Lanjut, Yuddy Chrisnandi menjelaskan salah cara mendekatkan diri kepada masyarakat yakni betul-betul bekerja dengan memberikan pelayanan yang terbaik dan berkualitas. “Bagaimana masyarakat bisa dekat dengan pemerintah, sedangkan aparaturnya saja tidak melayani masyakaratnya dengan maksimal, seperti : pelayanan yang buruk, izin yang berbelit-belit dan birokrasi yang rumit” sebutnya.

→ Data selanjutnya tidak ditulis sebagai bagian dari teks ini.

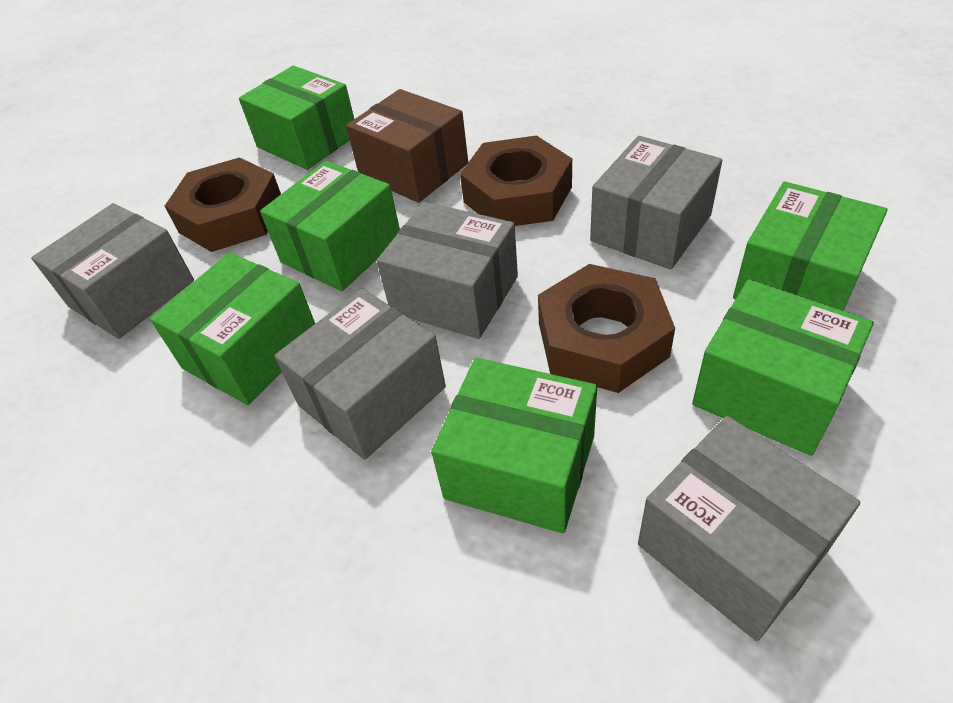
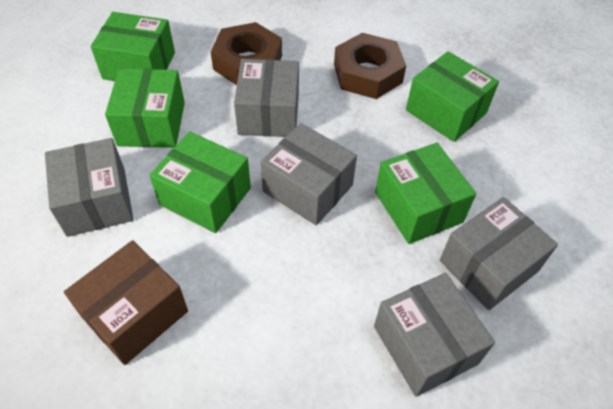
brown nut: 3 -> 2
green box: 6 -> 5

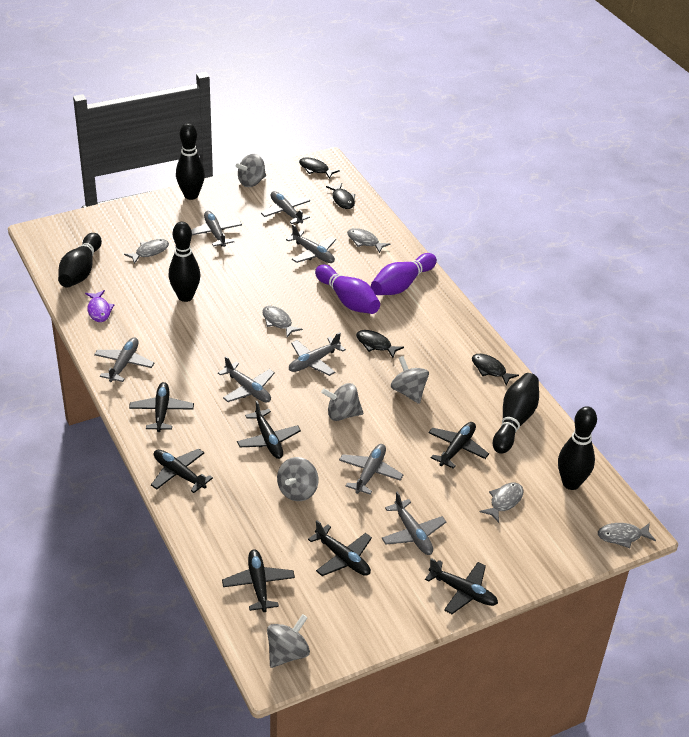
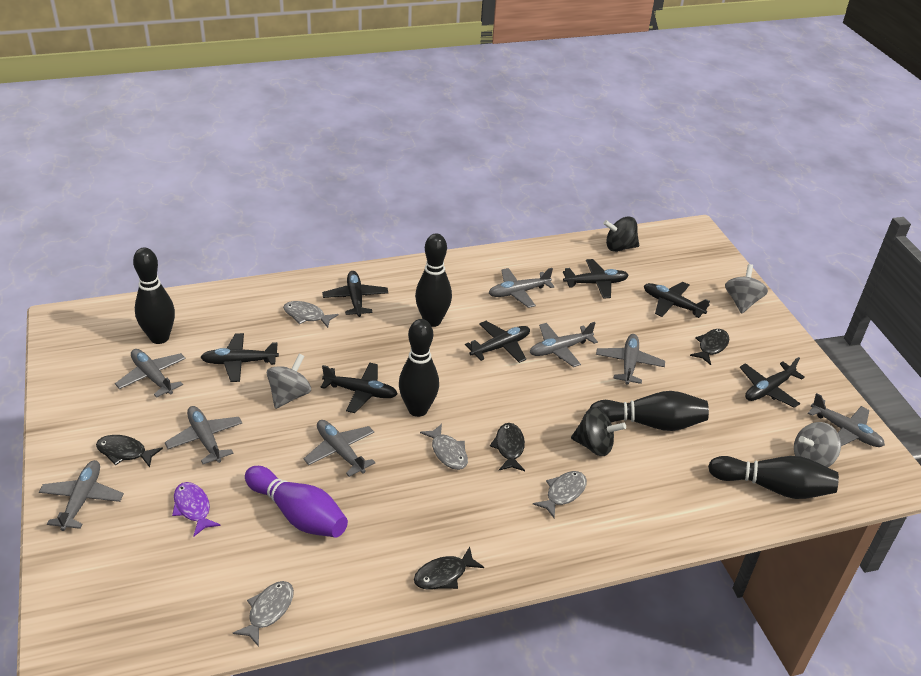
black spinning top: 0 -> 2
grey fish: 5 -> 4
grey spinning top: 5 -> 3
purple bowling pin: 2 -> 1

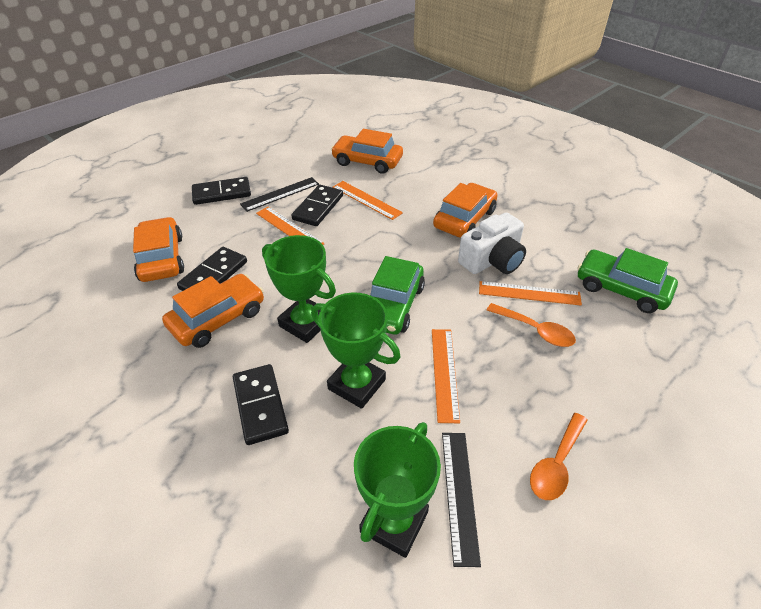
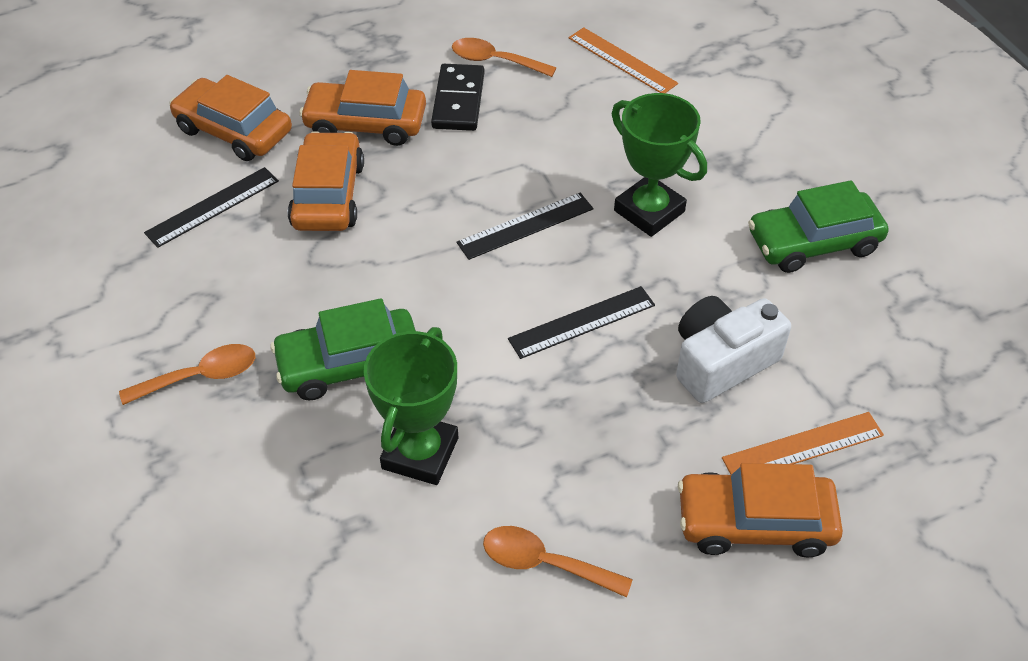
black domino: 4 -> 1
black ruler: 2 -> 3
green trophy: 3 -> 2
orange ruler: 4 -> 2
orange spoon: 2 -> 3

Kemudian Menpan juga menjelaskan, peningkatan profesionalisme ASN sudah tidak dapat ditawar lagi. Apalagi kita telah memasuki era Masyarkat Ekonomi Asean (MEA), oleh sebab itu birokrasi kita disemua tingkatan pemerintahaan dituntut lebih adaptif dan antisipatif terhadap berbagai perubahan yang sedang dan akan terjadi. “Kita sudah tidak bisa lagi mentoleransi ASN yang asal kerja saja, setiap ASN dituntut untuk memberikan kontribusi kinerja yang jelas dan terukur kepada organisasinya dan masyarakat” tekannya.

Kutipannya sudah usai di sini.